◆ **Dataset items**
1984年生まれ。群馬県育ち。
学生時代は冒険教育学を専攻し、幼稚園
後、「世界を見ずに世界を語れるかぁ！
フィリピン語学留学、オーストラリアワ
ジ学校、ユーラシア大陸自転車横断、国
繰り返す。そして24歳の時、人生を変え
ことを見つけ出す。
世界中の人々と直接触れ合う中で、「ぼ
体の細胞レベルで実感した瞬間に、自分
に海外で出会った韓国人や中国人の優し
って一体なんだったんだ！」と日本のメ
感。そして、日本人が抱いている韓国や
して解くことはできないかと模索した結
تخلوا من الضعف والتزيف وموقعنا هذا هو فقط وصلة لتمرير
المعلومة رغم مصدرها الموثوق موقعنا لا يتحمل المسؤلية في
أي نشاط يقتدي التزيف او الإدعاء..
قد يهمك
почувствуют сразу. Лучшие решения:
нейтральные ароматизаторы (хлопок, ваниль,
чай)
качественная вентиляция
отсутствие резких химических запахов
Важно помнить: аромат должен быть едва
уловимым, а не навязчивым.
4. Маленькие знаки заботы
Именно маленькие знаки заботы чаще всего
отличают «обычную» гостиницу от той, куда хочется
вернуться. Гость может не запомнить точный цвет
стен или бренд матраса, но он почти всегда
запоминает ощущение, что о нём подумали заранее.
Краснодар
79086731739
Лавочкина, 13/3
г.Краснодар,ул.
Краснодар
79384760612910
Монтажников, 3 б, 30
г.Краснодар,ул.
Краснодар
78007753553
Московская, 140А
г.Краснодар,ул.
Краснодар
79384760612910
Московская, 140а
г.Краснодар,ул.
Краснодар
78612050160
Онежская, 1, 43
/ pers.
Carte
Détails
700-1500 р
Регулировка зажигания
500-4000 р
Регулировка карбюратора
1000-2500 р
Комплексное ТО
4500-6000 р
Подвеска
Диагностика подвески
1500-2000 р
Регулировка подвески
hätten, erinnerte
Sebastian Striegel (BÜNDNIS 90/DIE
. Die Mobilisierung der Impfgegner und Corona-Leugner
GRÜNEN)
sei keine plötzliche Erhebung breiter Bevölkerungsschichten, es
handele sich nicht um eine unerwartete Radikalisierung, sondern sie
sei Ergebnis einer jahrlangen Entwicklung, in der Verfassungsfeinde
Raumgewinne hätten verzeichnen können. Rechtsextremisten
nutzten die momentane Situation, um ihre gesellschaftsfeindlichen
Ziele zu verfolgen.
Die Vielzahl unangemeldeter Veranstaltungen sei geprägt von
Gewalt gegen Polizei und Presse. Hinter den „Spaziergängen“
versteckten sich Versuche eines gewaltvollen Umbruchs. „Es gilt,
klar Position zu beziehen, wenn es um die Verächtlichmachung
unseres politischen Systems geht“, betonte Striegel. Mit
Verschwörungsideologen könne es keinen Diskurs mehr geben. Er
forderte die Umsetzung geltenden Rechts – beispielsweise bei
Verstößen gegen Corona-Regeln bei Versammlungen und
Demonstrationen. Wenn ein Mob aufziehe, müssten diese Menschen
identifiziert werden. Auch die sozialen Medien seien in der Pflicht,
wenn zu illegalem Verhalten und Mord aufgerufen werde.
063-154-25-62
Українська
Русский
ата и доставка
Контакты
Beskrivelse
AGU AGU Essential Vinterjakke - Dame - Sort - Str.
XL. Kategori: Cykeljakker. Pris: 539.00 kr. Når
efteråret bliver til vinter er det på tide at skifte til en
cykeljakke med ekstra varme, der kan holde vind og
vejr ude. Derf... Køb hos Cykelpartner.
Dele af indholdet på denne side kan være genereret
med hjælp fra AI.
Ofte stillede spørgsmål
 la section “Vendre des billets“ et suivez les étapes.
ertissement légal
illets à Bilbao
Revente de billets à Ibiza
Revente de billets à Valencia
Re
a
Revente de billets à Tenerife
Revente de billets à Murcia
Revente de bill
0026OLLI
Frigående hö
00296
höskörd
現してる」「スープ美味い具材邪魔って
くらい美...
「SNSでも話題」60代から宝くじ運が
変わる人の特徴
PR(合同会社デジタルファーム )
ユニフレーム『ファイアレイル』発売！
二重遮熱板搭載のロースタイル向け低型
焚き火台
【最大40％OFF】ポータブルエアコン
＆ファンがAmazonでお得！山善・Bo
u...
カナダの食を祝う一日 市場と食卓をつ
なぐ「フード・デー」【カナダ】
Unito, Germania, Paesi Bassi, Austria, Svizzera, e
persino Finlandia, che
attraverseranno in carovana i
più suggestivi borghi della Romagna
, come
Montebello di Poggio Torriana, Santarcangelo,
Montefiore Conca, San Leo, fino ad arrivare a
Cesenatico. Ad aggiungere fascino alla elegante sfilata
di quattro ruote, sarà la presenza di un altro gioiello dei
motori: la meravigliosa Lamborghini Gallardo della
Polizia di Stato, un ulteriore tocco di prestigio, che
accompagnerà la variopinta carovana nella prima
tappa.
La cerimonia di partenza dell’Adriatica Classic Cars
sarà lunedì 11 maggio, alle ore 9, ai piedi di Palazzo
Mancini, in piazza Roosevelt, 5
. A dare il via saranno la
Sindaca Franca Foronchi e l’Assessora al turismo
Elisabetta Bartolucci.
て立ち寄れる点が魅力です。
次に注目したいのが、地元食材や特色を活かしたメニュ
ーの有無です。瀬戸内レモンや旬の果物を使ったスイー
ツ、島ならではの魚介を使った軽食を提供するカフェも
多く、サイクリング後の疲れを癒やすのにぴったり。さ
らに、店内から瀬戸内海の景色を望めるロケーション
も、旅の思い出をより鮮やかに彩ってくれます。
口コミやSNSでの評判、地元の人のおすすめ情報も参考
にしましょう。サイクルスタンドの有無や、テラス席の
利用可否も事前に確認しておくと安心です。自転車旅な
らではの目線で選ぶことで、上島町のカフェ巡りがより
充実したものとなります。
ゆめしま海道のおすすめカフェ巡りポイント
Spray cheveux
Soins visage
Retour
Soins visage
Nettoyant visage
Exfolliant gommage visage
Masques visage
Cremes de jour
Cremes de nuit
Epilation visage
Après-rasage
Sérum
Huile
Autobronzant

◆ **EXERCISE DETAILS**
Pull out every line in the listing above that contains the word "hätten", copying each line in full.

◆ **OUTPUT OF THE EXERCISE**
hätten, erinnerte
Raumgewinne hätten verzeichnen können. Rechtsextremisten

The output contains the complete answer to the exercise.